Au-delà de la nostalgie, «Tinghir, les échos du mellah» est un film sur l’absence, sur la perte de l’autre, et le besoin de ce même autre pour savoir qui je suis. C’est un regard sur l’altérité, et sur les identités multiples qui peuvent nous habiter. Il s’agit là d’une question fondamentale, du b.a.-ba du vivre ensemble. C’est une oeuvre cinématographique qui espère lancer un débat politique et social salutaire, en révélant le vide laissé par l’éducation nationale, une béance dangereuse qui fait le lit des intégrismes. Je ne comprends pas, par exemple, que les livres d’Edmond Amran El Maleh, ou d’autres intellectuels et artistes juifs marocains, ne soient pas étudiés en classe au même titre que ceux de leurs concitoyens de confession musulmane. Pourtant, au quotidien, les 5000 Juifs du Maroc vivent côte à côte avec leurs voisins musulmans et pratiquent leur culte en toute liberté. Ceux de la diaspora viennent tous les ans en pèlerinage sur les tombeaux de leurs saints des quatre coins du monde, gardent leur nationalité même en quittant le Maroc, et leurs descendants peuvent la recouvrer à tout moment sur simple demande administrative.
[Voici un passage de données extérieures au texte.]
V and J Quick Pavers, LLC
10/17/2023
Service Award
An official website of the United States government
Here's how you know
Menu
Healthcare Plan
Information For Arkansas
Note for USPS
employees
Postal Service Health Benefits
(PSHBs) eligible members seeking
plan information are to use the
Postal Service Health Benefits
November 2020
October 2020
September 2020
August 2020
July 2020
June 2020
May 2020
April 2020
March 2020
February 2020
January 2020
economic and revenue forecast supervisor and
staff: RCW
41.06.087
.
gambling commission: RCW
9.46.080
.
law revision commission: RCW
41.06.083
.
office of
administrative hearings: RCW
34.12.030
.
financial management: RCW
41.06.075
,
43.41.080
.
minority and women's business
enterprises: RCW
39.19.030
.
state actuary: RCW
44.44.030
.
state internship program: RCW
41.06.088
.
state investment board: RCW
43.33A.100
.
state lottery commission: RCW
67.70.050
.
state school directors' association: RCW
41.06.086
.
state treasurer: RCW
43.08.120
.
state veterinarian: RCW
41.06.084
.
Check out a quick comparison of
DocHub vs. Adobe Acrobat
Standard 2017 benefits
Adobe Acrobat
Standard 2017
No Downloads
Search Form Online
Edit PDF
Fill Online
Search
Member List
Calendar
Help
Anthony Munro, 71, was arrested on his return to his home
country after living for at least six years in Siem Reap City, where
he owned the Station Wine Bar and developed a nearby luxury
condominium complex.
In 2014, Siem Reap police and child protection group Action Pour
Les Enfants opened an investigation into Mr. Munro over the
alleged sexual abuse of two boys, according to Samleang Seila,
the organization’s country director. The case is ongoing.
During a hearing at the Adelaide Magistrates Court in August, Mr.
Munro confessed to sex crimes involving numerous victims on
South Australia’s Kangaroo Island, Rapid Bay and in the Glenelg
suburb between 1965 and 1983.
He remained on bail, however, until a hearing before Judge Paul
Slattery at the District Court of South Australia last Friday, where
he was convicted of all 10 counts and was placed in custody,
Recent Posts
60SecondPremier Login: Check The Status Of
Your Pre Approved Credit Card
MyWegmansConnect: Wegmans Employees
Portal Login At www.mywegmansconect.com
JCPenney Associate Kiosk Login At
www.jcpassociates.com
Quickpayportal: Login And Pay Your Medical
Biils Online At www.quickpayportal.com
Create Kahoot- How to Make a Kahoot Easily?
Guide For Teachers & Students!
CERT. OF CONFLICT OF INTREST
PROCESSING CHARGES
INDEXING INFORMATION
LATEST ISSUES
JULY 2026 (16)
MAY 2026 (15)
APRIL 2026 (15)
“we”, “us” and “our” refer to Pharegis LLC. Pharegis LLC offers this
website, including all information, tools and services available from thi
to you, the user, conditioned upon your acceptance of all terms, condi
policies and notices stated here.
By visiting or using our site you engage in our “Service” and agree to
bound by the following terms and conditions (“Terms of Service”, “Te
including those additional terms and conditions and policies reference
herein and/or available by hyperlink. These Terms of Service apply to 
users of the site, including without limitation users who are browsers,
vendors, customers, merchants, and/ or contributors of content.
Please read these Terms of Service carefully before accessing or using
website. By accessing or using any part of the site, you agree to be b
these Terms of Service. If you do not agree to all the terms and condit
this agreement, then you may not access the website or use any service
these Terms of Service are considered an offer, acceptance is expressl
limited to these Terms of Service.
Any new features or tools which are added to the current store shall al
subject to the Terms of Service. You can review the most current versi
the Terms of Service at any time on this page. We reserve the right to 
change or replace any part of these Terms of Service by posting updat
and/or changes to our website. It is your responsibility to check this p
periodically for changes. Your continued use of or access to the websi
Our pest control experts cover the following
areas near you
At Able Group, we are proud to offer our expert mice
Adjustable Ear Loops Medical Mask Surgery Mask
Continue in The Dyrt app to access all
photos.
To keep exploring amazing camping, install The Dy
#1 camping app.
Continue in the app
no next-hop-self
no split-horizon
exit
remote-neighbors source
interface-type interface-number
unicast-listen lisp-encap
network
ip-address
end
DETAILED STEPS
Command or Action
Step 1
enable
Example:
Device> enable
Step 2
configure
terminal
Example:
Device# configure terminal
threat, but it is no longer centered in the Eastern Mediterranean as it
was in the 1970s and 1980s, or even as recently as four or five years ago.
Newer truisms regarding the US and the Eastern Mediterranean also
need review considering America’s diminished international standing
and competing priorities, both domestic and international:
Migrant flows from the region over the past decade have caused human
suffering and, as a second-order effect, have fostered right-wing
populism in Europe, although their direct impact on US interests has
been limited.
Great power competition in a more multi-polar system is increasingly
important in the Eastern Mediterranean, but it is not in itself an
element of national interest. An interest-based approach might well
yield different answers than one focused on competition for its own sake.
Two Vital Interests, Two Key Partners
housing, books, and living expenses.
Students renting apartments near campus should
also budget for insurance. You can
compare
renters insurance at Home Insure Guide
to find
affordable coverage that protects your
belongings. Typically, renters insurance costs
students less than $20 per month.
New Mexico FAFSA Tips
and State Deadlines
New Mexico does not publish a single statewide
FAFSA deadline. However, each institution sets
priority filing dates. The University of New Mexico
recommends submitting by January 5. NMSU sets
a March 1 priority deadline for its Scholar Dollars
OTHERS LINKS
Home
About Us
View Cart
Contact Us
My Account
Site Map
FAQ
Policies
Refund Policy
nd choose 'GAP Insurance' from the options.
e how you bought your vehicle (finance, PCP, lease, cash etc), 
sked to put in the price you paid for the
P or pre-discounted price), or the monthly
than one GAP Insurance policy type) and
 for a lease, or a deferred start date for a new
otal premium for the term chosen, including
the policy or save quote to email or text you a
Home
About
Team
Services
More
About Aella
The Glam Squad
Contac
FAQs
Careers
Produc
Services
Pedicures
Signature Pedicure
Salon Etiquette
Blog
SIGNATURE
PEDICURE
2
Et beaucoup savent comment Mohammed V a sauvé ses sujets juifs du régime de Vichy, et que son fils Hassan II a reçu Shimon Peres en juillet 1986. Enfin, la nouvelle Constitution plébiscitée le 1er juillet dernier, et qui reconnaît la composante hébraïque comme partie intégrante de l’identité culturelle marocaine est un pas positif, mais ce n’est pas suffisant. Les symboles sont certes très importants, mais il est temps de passer aux actes, en commençant par l’école. Cela a été une véritable tragédie pour le Maroc que cette amputation d’une partie de son peuple. Aujourd’hui plus que jamais, il est temps d’assumer pleinement le passé, de le réveiller, avec ses épisodes heureux, mais aussi douloureux, pour mieux poser les jalons de l’avenir.

Qu’est-ce qui explique ce clivage entre la réalité vécue et le discours public ?

Je pense qu’il existe un profond malaise de la classe politique du pays autour de la responsabilité partagée dans l’exode des Juifs du Maroc, et d’une des raisons à l’origine de leur départ, à savoir la création d’Israël. La simple évocation, en public s’entend, du nom d’Israël provoque une frilosité chez une grande partie de la sphère partisane marocaine, effrayée de se voir attribuer des velléités de «normalisation avec l’entité sioniste» tant vilipendée dans les médias. Cette politique de l’autruche est stérile. Cet État est là depuis 60 ans, 20% de sa population est arabe, musulmane et chrétienne. Le vrai combat aujourd’hui devrait être conduit contre tout ce qui mine le processus de paix et partant la création d’un État palestinien, à savoir la poursuite de la colonisation et l’extrémisme des deux bords. Arrêtons avec cette victimisation permanente; de part et d’autre. Montrons que nous sommes des milliers de Juifs et de musulmans à vivre, travailler et construire des choses formidables ensemble, au Maroc, et partout dans le monde. Transmettons du positif à nos enfants, montrons-leur qu’il y a de la lumière et pas juste de la pénombre. Montrons-leur que la paix est possible… Il est temps d’assumer le passé, de le réveiller avec ses épisodes heureux et douloureux, pour mieux poser les jalons de l’avenir.

 

Le combat contre l’oubli de Kamal Hachkar

Né en 1977 à Tinghir, Kamal Hachkar quitte le bercail à l’âge de 6 mois avec sa mère pour rejoindre son père ouvrier en France. 40 ans plus tard, Kamal, devenu professeur d’histoire à Paris, questionne le passé pour mieux comprendre le présent… et bâtir l’avenir. Dans «Tinghir, les échos du Mellah», tourné entre le Maroc et Israël, l’enfant de la vallée de Todgha revient sur la présence juive dans ce petit village berbère, et réveille avec poésie et émotion les souvenirs d’un douloureux départ. Il se livre ainsi, caméra au poing, à un combat contre l’oubli qui mérite d’être considéré et soutenu.